WORK ORDER → Report every line in the listing below that contains the word "Отзывы", copying each such line in full.

EXTRACTED MATERIAL →
---

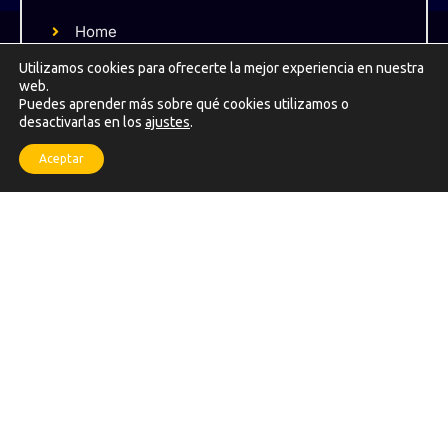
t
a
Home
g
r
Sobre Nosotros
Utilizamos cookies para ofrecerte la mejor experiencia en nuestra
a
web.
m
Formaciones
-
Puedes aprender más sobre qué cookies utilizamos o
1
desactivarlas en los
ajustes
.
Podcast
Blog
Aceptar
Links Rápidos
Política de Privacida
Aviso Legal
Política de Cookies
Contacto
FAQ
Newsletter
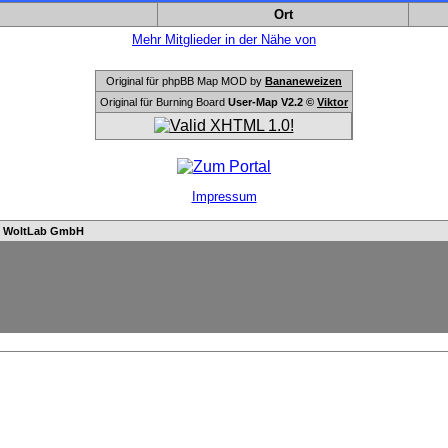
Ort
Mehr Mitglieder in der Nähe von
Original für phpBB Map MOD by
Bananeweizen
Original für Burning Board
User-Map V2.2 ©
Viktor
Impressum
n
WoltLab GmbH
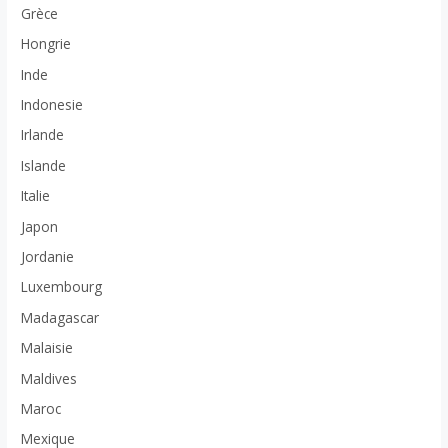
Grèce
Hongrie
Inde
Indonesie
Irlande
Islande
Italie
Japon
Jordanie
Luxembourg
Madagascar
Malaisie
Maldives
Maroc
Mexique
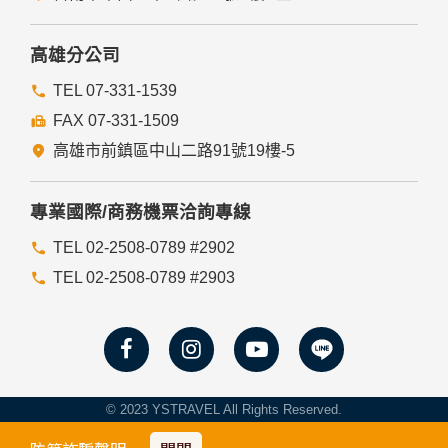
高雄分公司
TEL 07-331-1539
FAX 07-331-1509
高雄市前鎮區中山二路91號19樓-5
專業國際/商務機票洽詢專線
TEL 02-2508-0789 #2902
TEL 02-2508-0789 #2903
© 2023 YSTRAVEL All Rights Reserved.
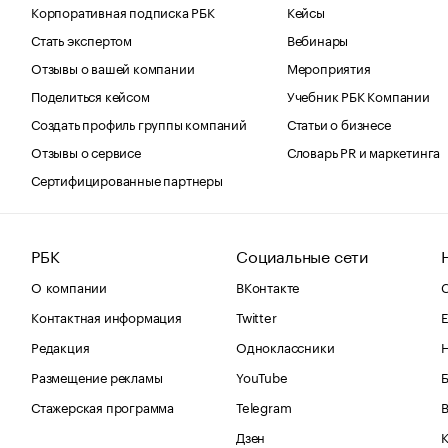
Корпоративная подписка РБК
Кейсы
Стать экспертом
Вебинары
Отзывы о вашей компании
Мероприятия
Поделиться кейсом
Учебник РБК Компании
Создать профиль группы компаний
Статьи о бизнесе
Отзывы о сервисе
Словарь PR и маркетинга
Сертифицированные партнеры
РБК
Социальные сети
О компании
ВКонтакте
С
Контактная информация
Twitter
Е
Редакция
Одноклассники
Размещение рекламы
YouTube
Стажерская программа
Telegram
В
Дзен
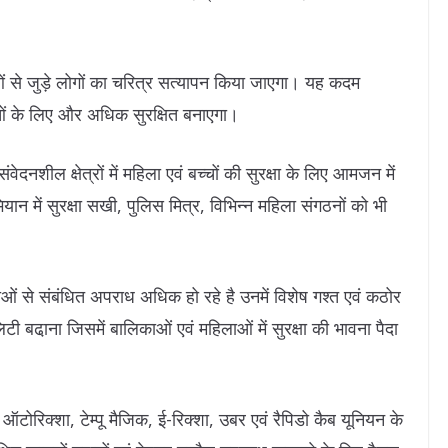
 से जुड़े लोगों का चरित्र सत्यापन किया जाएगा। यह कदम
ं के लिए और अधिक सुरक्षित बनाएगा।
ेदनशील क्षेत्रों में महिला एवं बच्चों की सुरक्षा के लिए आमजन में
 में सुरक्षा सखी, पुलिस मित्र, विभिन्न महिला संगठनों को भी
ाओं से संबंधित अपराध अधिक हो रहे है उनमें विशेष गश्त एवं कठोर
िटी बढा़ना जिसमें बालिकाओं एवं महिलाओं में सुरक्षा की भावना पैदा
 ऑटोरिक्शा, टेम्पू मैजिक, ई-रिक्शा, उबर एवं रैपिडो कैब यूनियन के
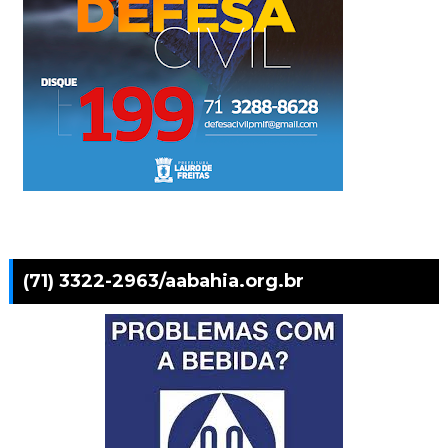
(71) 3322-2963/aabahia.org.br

---

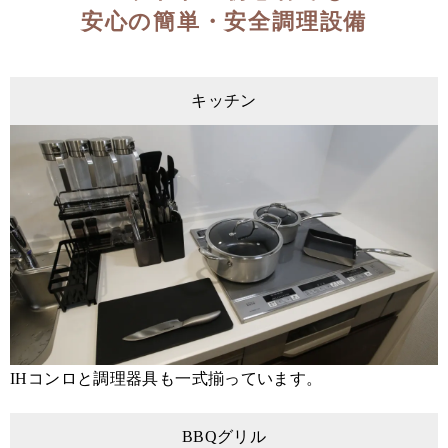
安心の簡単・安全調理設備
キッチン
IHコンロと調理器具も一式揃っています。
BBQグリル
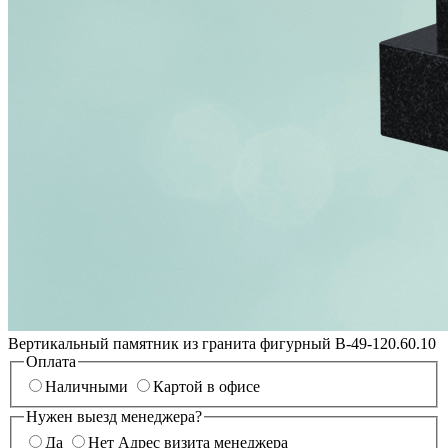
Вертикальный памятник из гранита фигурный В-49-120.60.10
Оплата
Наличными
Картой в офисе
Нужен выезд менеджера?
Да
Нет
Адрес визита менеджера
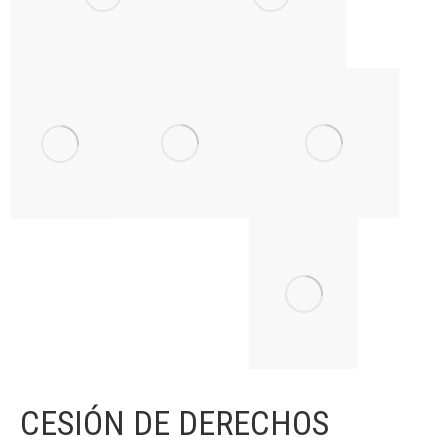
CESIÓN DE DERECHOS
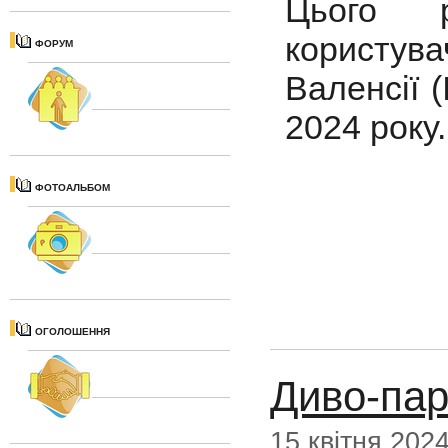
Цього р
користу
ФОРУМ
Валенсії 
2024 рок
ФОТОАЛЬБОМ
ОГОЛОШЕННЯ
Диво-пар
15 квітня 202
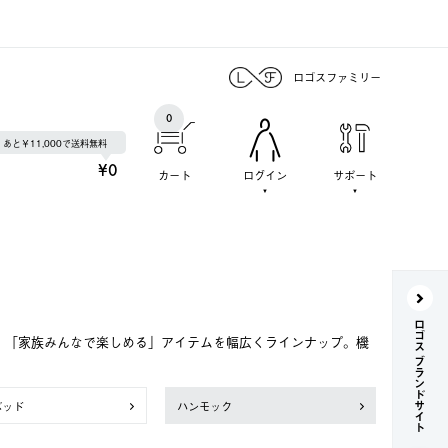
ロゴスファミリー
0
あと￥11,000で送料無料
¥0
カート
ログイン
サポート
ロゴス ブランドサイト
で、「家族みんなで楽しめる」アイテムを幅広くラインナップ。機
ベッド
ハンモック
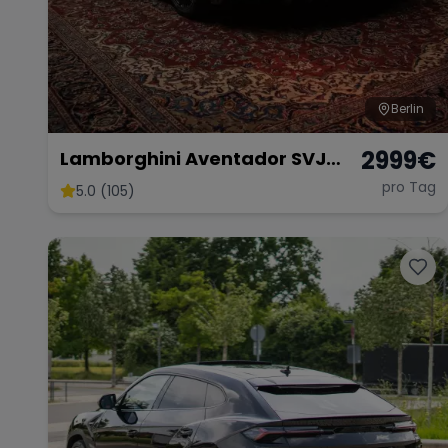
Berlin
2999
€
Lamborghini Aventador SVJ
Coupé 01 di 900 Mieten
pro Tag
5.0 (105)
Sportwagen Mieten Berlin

---

TASK RESPONSE →
Отзывы о вашей компании
Отзывы о сервисе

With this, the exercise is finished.